Grant funding spiked in 2010 because of $20 million in stimulus funding and $11 million in grants to support the G-20 summit. It spiked again in 2012 due to $15 million from the U.S. Dept. of Transportation for the East Liberty Transit Center. Data supplied by City of Pittsburgh Office of Management and Budget.

But most of the awards are smaller, such as the $440,000 the city received from five local foundations to help fund the Bureau of Neighborhood Empowerment, which is charged with working in communities that have “seen historic disinvestment and neglect.”

The Heinz Endowments kicked in $100,000 to help pay half of the bureau’s salaries for two years. President Grant Oliphant said that while it’s somewhat unusual for foundations to pay actual salaries, it does happen.

“And when we do it we’re very explicit that this is a one-to-three year arrangement, and then we do not do it after that, because it’s really up to government to decide whether it can fund it,” Oliphant said.

He said supporting the bureau is about helping the city address two issues that align with the Heinz Endowments’ goals.

“One was to get into education issues,” Oliphant said. “There’s probably no more important issue for the future of Pittsburgh than what happens with our public schools. The other piece was a stronger connection to community itself, and looking at the neighborhood level and being able to engage the community differently than the mayoral office typically does."

Oliphant called the combination of Peduto and Allegheny County Executive Rich Fitzgerald “an exciting constellation,” and said they’re approaching the foundations differently than any other local leaders in recent history.

“I think the tendency, typically, is to treat foundations as buckets of money rather than the sort of intellectual and value resources that they really are,” Oliphant said.

Budget director Sam Ashbaugh said that’s not by accident.

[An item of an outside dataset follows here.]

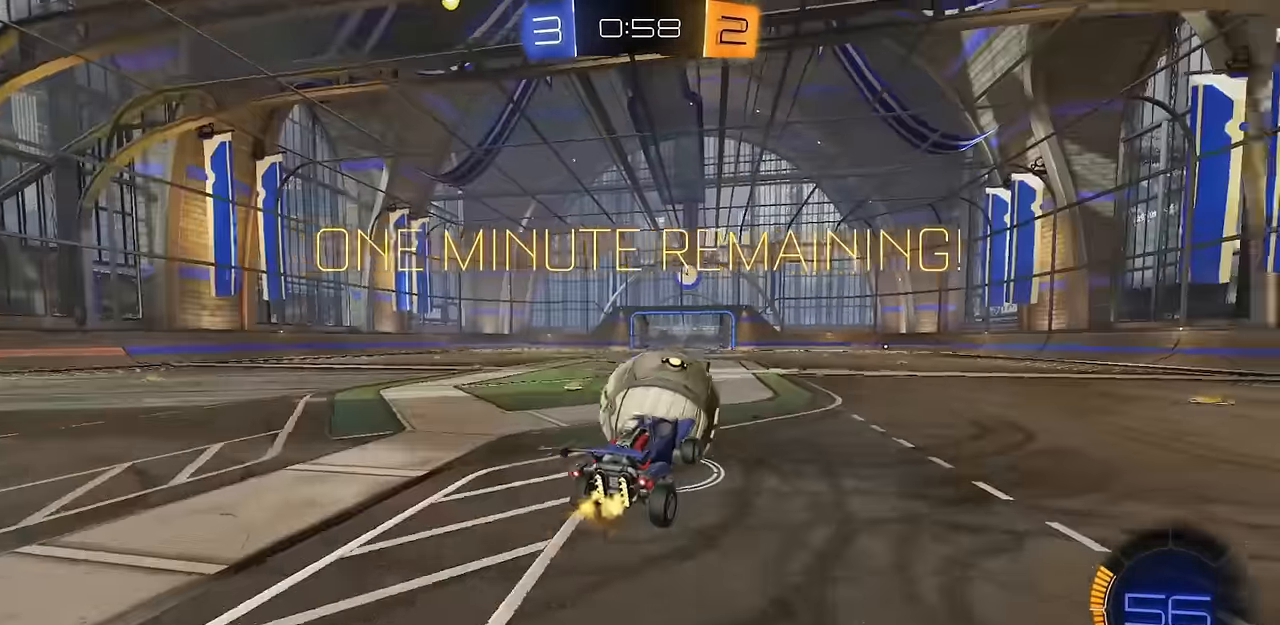
{"buttons": ["R1", "R2"], "left_stick": "down", "right_stick": "center", "events": [[150, "R2", "down"], [150, "left_stick", "up-right"], [200, "CIRCLE", "down"], [217, "R1", "down"], [234, "CIRCLE", "up"], [234, "CROSS", "down"], [301, "left_stick", "down"], [351, "CROSS", "up"]]}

“In recent years, the foundation community hasn’t been part of or welcomed into city hall, and we’ve really opened up the doors to say we’re here and we want to work with you on a number of areas of mutual importance,” Ashbaugh said.

Those areas include economic development, environmental protection and education.

“There’s a willingness to move forward, there’s a willingness to take on big ideas,” Oliphant said. “That should get us into big questions of urban planning, urban design, the ways in which we help neighborhoods that are developing benefit the people who live there and not just the people who are moving in."

Oliphant said Pittsburgh is poised to play a role in creating the city of the future, something that’s not lost on the national foundation community.

“It used to be that I had to bring up Pittsburgh and make Pittsburgh’s case,” Oliphant said. “They actually bring Pittsburgh up to me now. I’ve had several experiences in recent weeks where actually they bring Pittsburgh up and they bring Mayor Peduto up, and they talk about the changes in the city and how exciting it is.”

The city has received 30 grants so far this year. While the greatest number of individual awards (11) came from non-profit and foundation sources, the greatest source of grant funding was the federal government. Data supplied by City of Pittsburgh Office of Management and Budget.

Oliphant said he’s not really looking to make small incremental changes, and he suspects that Peduto and Fitzgerald aren’t either. But he also recognizes that change doesn’t happen all at once.

“Sometimes you’ve got to put one foot in front of the other and begin making change for people to see that possibility actually can be realized, and that we can create something even better than what we have,” Oliphant said.

Melanie Ondek and the city’s other grants officers will continue to look for ways, big and small, to create something better, especially in Pittsburgh’s most historically marginalized neighborhoods.

She said they recently submitted a three-year, $40,000 dollar grant application to the lawn care company Scott’s, a joint effort with the urban agriculture nonprofit Grow Pittsburgh.

The goal: Transform a vacant baseball field in the Hill District, which Ondek said has become a nuisance property, into an edible community garden.